▶ **Instructions for the task**: A faithful transcription of all the entries below is needed, without the pictures.

Data records

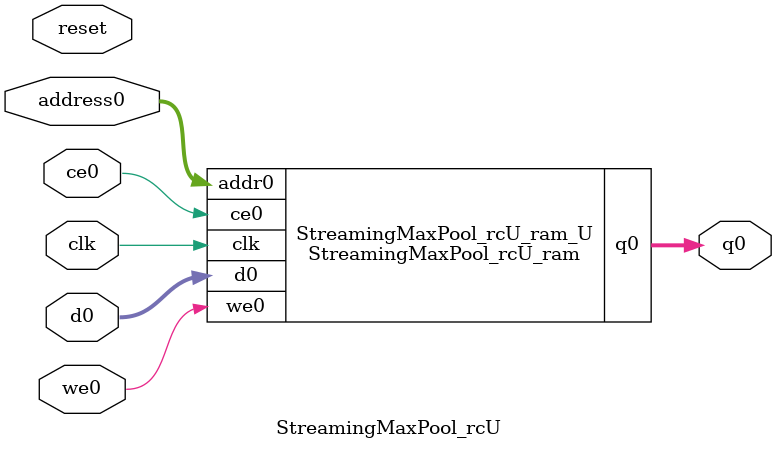
<source format=v>

`timescale 1 ns / 1 ps
module StreamingMaxPool_rcU_ram (addr0, ce0, d0, we0, q0,  clk);

parameter DWIDTH = 2;
parameter AWIDTH = 4;
parameter MEM_SIZE = 14;

input[AWIDTH-1:0] addr0;
input ce0;
input[DWIDTH-1:0] d0;
input we0;
output reg[DWIDTH-1:0] q0;
input clk;

(* ram_style = "distributed" *)reg [DWIDTH-1:0] ram[0:MEM_SIZE-1];




always @(posedge clk)  
begin 
    if (ce0) 
    begin
        if (we0) 
        begin 
            ram[addr0] <= d0; 
            q0 <= d0;
        end 
        else 
            q0 <= ram[addr0];
    end
end


endmodule


`timescale 1 ns / 1 ps
module StreamingMaxPool_rcU(
    reset,
    clk,
    address0,
    ce0,
    we0,
    d0,
    q0);

parameter DataWidth = 32'd2;
parameter AddressRange = 32'd14;
parameter AddressWidth = 32'd4;
input reset;
input clk;
input[AddressWidth - 1:0] address0;
input ce0;
input we0;
input[DataWidth - 1:0] d0;
output[DataWidth - 1:0] q0;



StreamingMaxPool_rcU_ram StreamingMaxPool_rcU_ram_U(
    .clk( clk ),
    .addr0( address0 ),
    .ce0( ce0 ),
    .we0( we0 ),
    .d0( d0 ),
    .q0( q0 ));

endmodule


</source>
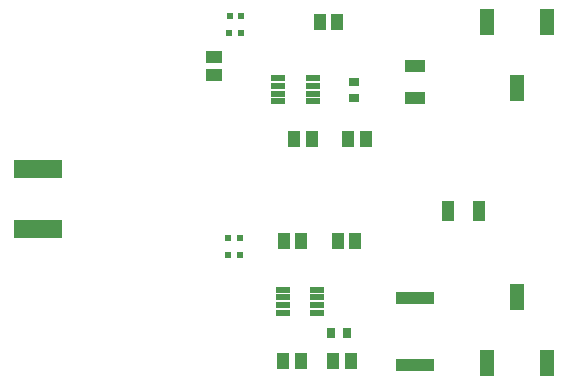
<source format=gbp>
G04*
G04 #@! TF.GenerationSoftware,Altium Limited,Altium Designer,19.1.7 (138)*
G04*
G04 Layer_Color=128*
%FSLAX44Y44*%
%MOMM*%
G71*
G01*
G75*
%ADD16R,1.4000X1.1000*%
%ADD17R,0.8000X0.9000*%
%ADD18R,1.1000X1.4000*%
%ADD19R,1.7000X1.1000*%
%ADD27R,0.9000X0.8000*%
%ADD54R,1.1000X1.7000*%
%ADD55R,1.2000X2.2000*%
%ADD56R,0.6000X0.5000*%
G04:AMPARAMS|DCode=57|XSize=0.45mm|YSize=1.2mm|CornerRadius=0.0495mm|HoleSize=0mm|Usage=FLASHONLY|Rotation=90.000|XOffset=0mm|YOffset=0mm|HoleType=Round|Shape=RoundedRectangle|*
%AMROUNDEDRECTD57*
21,1,0.4500,1.1010,0,0,90.0*
21,1,0.3510,1.2000,0,0,90.0*
1,1,0.0990,0.5505,0.1755*
1,1,0.0990,0.5505,-0.1755*
1,1,0.0990,-0.5505,-0.1755*
1,1,0.0990,-0.5505,0.1755*
%
%ADD57ROUNDEDRECTD57*%
%ADD58R,3.3000X1.1000*%
%ADD59R,4.0640X1.5240*%
D16*
X603250Y981830D02*
D03*
Y996830D02*
D03*
D17*
X715660Y763270D02*
D03*
X701660D02*
D03*
D18*
X661910Y840740D02*
D03*
X676910D02*
D03*
X692270Y1026160D02*
D03*
X707270D02*
D03*
X716400Y927100D02*
D03*
X731400D02*
D03*
X722510Y840740D02*
D03*
X707510D02*
D03*
X703700Y739140D02*
D03*
X718700D02*
D03*
X661670D02*
D03*
X676670D02*
D03*
X670680Y927100D02*
D03*
X685680D02*
D03*
D19*
X773430Y961860D02*
D03*
Y988860D02*
D03*
D27*
X721360Y976010D02*
D03*
Y962010D02*
D03*
D54*
X800570Y866140D02*
D03*
X827570D02*
D03*
D55*
X859790Y793750D02*
D03*
X834390Y737870D02*
D03*
X885190D02*
D03*
X859790Y970280D02*
D03*
X885190Y1026160D02*
D03*
X834390D02*
D03*
D56*
X624840Y829310D02*
D03*
X614840D02*
D03*
Y843280D02*
D03*
X624840D02*
D03*
X616030Y1031240D02*
D03*
X626030D02*
D03*
X625951Y1017270D02*
D03*
X615951D02*
D03*
D57*
X660890Y799810D02*
D03*
Y793310D02*
D03*
Y786810D02*
D03*
Y780310D02*
D03*
X690390D02*
D03*
Y786810D02*
D03*
Y793310D02*
D03*
Y799810D02*
D03*
X657080Y978760D02*
D03*
Y972260D02*
D03*
Y965760D02*
D03*
Y959260D02*
D03*
X686580D02*
D03*
Y965760D02*
D03*
Y972260D02*
D03*
Y978760D02*
D03*
D58*
X773430Y736040D02*
D03*
Y793040D02*
D03*
D59*
X453450Y901640D02*
D03*
Y850840D02*
D03*
M02*

</source>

▶ **Output for this task**:
<source format=v>

`timescale 1 ns / 1 ps
module StreamingMaxPool_rcU_ram (addr0, ce0, d0, we0, q0,  clk);

parameter DWIDTH = 2;
parameter AWIDTH = 4;
parameter MEM_SIZE = 14;

input[AWIDTH-1:0] addr0;
input ce0;
input[DWIDTH-1:0] d0;
input we0;
output reg[DWIDTH-1:0] q0;
input clk;

(* ram_style = "distributed" *)reg [DWIDTH-1:0] ram[0:MEM_SIZE-1];




always @(posedge clk)  
begin 
    if (ce0) 
    begin
        if (we0) 
        begin 
            ram[addr0] <= d0; 
            q0 <= d0;
        end 
        else 
            q0 <= ram[addr0];
    end
end


endmodule


`timescale 1 ns / 1 ps
module StreamingMaxPool_rcU(
    reset,
    clk,
    address0,
    ce0,
    we0,
    d0,
    q0);

parameter DataWidth = 32'd2;
parameter AddressRange = 32'd14;
parameter AddressWidth = 32'd4;
input reset;
input clk;
input[AddressWidth - 1:0] address0;
input ce0;
input we0;
input[DataWidth - 1:0] d0;
output[DataWidth - 1:0] q0;



StreamingMaxPool_rcU_ram StreamingMaxPool_rcU_ram_U(
    .clk( clk ),
    .addr0( address0 ),
    .ce0( ce0 ),
    .we0( we0 ),
    .d0( d0 ),
    .q0( q0 ));

endmodule


</source>
<source format=gbp>
G04*
G04 #@! TF.GenerationSoftware,Altium Limited,Altium Designer,19.1.7 (138)*
G04*
G04 Layer_Color=128*
%FSLAX44Y44*%
%MOMM*%
G71*
G01*
G75*
%ADD16R,1.4000X1.1000*%
%ADD17R,0.8000X0.9000*%
%ADD18R,1.1000X1.4000*%
%ADD19R,1.7000X1.1000*%
%ADD27R,0.9000X0.8000*%
%ADD54R,1.1000X1.7000*%
%ADD55R,1.2000X2.2000*%
%ADD56R,0.6000X0.5000*%
G04:AMPARAMS|DCode=57|XSize=0.45mm|YSize=1.2mm|CornerRadius=0.0495mm|HoleSize=0mm|Usage=FLASHONLY|Rotation=90.000|XOffset=0mm|YOffset=0mm|HoleType=Round|Shape=RoundedRectangle|*
%AMROUNDEDRECTD57*
21,1,0.4500,1.1010,0,0,90.0*
21,1,0.3510,1.2000,0,0,90.0*
1,1,0.0990,0.5505,0.1755*
1,1,0.0990,0.5505,-0.1755*
1,1,0.0990,-0.5505,-0.1755*
1,1,0.0990,-0.5505,0.1755*
%
%ADD57ROUNDEDRECTD57*%
%ADD58R,3.3000X1.1000*%
%ADD59R,4.0640X1.5240*%
D16*
X603250Y981830D02*
D03*
Y996830D02*
D03*
D17*
X715660Y763270D02*
D03*
X701660D02*
D03*
D18*
X661910Y840740D02*
D03*
X676910D02*
D03*
X692270Y1026160D02*
D03*
X707270D02*
D03*
X716400Y927100D02*
D03*
X731400D02*
D03*
X722510Y840740D02*
D03*
X707510D02*
D03*
X703700Y739140D02*
D03*
X718700D02*
D03*
X661670D02*
D03*
X676670D02*
D03*
X670680Y927100D02*
D03*
X685680D02*
D03*
D19*
X773430Y961860D02*
D03*
Y988860D02*
D03*
D27*
X721360Y976010D02*
D03*
Y962010D02*
D03*
D54*
X800570Y866140D02*
D03*
X827570D02*
D03*
D55*
X859790Y793750D02*
D03*
X834390Y737870D02*
D03*
X885190D02*
D03*
X859790Y970280D02*
D03*
X885190Y1026160D02*
D03*
X834390D02*
D03*
D56*
X624840Y829310D02*
D03*
X614840D02*
D03*
Y843280D02*
D03*
X624840D02*
D03*
X616030Y1031240D02*
D03*
X626030D02*
D03*
X625951Y1017270D02*
D03*
X615951D02*
D03*
D57*
X660890Y799810D02*
D03*
Y793310D02*
D03*
Y786810D02*
D03*
Y780310D02*
D03*
X690390D02*
D03*
Y786810D02*
D03*
Y793310D02*
D03*
Y799810D02*
D03*
X657080Y978760D02*
D03*
Y972260D02*
D03*
Y965760D02*
D03*
Y959260D02*
D03*
X686580D02*
D03*
Y965760D02*
D03*
Y972260D02*
D03*
Y978760D02*
D03*
D58*
X773430Y736040D02*
D03*
Y793040D02*
D03*
D59*
X453450Y901640D02*
D03*
Y850840D02*
D03*
M02*

</source>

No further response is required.